## Task directions
Would you repeat exactly the part of the listing below that runs from the line containing "left ankle: (769, 632)" down to the line containing "right elbow: (348, 276)", inclusive, and nothing else?

## Input

---*---

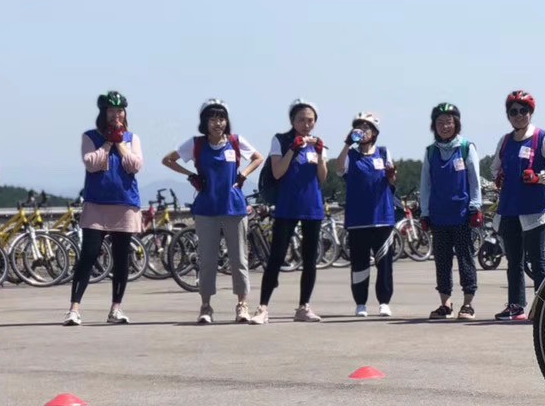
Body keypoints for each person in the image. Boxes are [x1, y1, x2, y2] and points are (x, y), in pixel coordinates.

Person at [161, 98, 265, 324]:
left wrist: (244, 174)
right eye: (212, 118)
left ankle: (242, 304)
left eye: (221, 118)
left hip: (233, 207)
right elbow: (168, 160)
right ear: (205, 122)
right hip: (206, 208)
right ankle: (206, 306)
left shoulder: (235, 142)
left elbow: (258, 158)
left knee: (239, 259)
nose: (218, 123)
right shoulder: (196, 144)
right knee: (207, 259)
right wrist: (190, 175)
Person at [65, 91, 144, 326]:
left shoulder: (132, 138)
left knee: (121, 258)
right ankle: (74, 308)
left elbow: (135, 166)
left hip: (125, 204)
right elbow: (92, 164)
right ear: (103, 113)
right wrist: (108, 142)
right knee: (88, 255)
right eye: (111, 111)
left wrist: (120, 143)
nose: (116, 115)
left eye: (120, 111)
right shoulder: (90, 136)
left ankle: (116, 308)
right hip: (96, 204)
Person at [491, 90, 545, 321]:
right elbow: (495, 167)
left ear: (530, 113)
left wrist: (539, 177)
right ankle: (516, 305)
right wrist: (498, 177)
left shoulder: (541, 138)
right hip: (509, 208)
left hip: (534, 209)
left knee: (537, 258)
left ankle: (543, 305)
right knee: (514, 261)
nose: (519, 115)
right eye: (513, 111)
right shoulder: (505, 141)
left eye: (523, 111)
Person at [257, 99, 330, 323]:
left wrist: (319, 155)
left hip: (312, 207)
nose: (306, 125)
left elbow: (322, 178)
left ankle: (303, 307)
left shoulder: (318, 143)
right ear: (292, 121)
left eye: (310, 120)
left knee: (309, 259)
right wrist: (293, 148)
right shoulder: (281, 140)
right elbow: (278, 172)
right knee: (277, 257)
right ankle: (263, 308)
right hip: (287, 206)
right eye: (301, 120)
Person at [419, 102, 482, 319]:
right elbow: (425, 185)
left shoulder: (465, 148)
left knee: (465, 258)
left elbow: (474, 181)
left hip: (462, 214)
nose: (445, 126)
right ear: (433, 126)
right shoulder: (430, 152)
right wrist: (424, 213)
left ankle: (468, 304)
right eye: (440, 123)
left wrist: (476, 207)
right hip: (439, 215)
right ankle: (445, 304)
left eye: (449, 122)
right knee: (442, 261)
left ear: (456, 124)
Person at [336, 111, 397, 318]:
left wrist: (392, 176)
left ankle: (384, 302)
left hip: (382, 218)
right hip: (358, 220)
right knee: (359, 264)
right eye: (359, 127)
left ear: (374, 132)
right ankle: (361, 302)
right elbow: (338, 168)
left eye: (367, 128)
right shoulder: (351, 155)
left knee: (384, 263)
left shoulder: (383, 152)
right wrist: (347, 143)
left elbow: (391, 181)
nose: (362, 131)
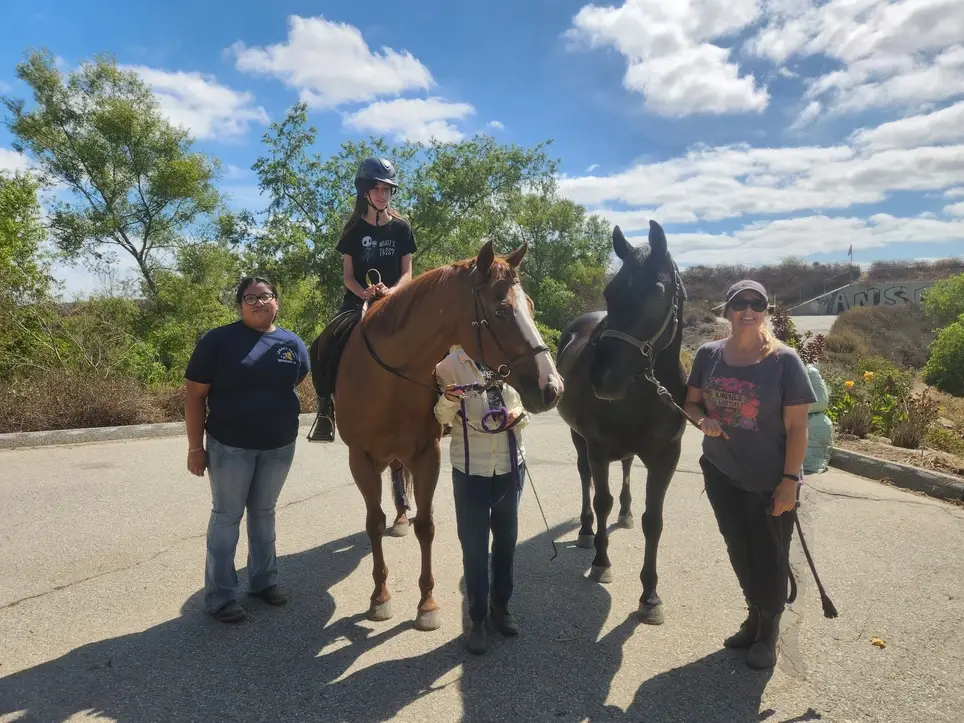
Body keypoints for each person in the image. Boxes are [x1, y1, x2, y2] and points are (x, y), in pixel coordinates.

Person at [684, 280, 816, 669]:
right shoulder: (708, 355)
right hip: (721, 471)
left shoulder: (784, 361)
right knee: (738, 548)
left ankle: (769, 632)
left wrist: (790, 481)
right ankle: (755, 617)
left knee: (770, 554)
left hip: (769, 479)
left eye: (756, 303)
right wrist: (702, 420)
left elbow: (797, 428)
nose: (748, 310)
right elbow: (691, 403)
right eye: (739, 303)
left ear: (765, 311)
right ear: (726, 311)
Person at [184, 277, 311, 623]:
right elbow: (195, 396)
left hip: (279, 445)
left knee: (264, 513)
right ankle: (221, 596)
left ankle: (263, 581)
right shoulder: (218, 341)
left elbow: (294, 381)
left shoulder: (292, 344)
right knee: (227, 516)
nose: (259, 302)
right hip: (230, 446)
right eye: (250, 298)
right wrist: (195, 448)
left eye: (265, 296)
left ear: (277, 302)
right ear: (240, 305)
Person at [308, 156, 417, 442]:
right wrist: (363, 292)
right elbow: (348, 276)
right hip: (358, 302)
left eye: (387, 189)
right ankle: (325, 409)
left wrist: (392, 291)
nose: (382, 194)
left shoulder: (402, 229)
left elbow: (407, 273)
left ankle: (442, 401)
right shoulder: (354, 231)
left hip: (394, 301)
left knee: (431, 336)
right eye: (377, 188)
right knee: (321, 344)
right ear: (365, 191)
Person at [434, 345, 530, 655]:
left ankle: (501, 607)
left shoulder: (510, 356)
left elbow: (523, 407)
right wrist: (450, 399)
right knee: (474, 546)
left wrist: (517, 416)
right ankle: (477, 619)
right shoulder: (448, 366)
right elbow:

---*---

## Response to the task
left ankle: (769, 632)
left wrist: (790, 481)
right ankle: (755, 617)
left knee: (770, 554)
left hip: (769, 479)
left eye: (756, 303)
right wrist: (702, 420)
left elbow: (797, 428)
nose: (748, 310)
right elbow: (691, 403)
right eye: (739, 303)
left ear: (765, 311)
right ear: (726, 311)
Person at [184, 277, 311, 623]:
right elbow: (195, 396)
left hip: (279, 445)
left knee: (264, 513)
right ankle: (221, 596)
left ankle: (263, 581)
right shoulder: (218, 341)
left elbow: (294, 381)
left shoulder: (292, 344)
right knee: (227, 516)
nose: (259, 302)
right hip: (230, 446)
right eye: (250, 298)
right wrist: (195, 448)
left eye: (265, 296)
left ear: (277, 302)
right ear: (240, 305)
Person at [308, 156, 417, 442]:
right wrist: (363, 292)
right elbow: (348, 276)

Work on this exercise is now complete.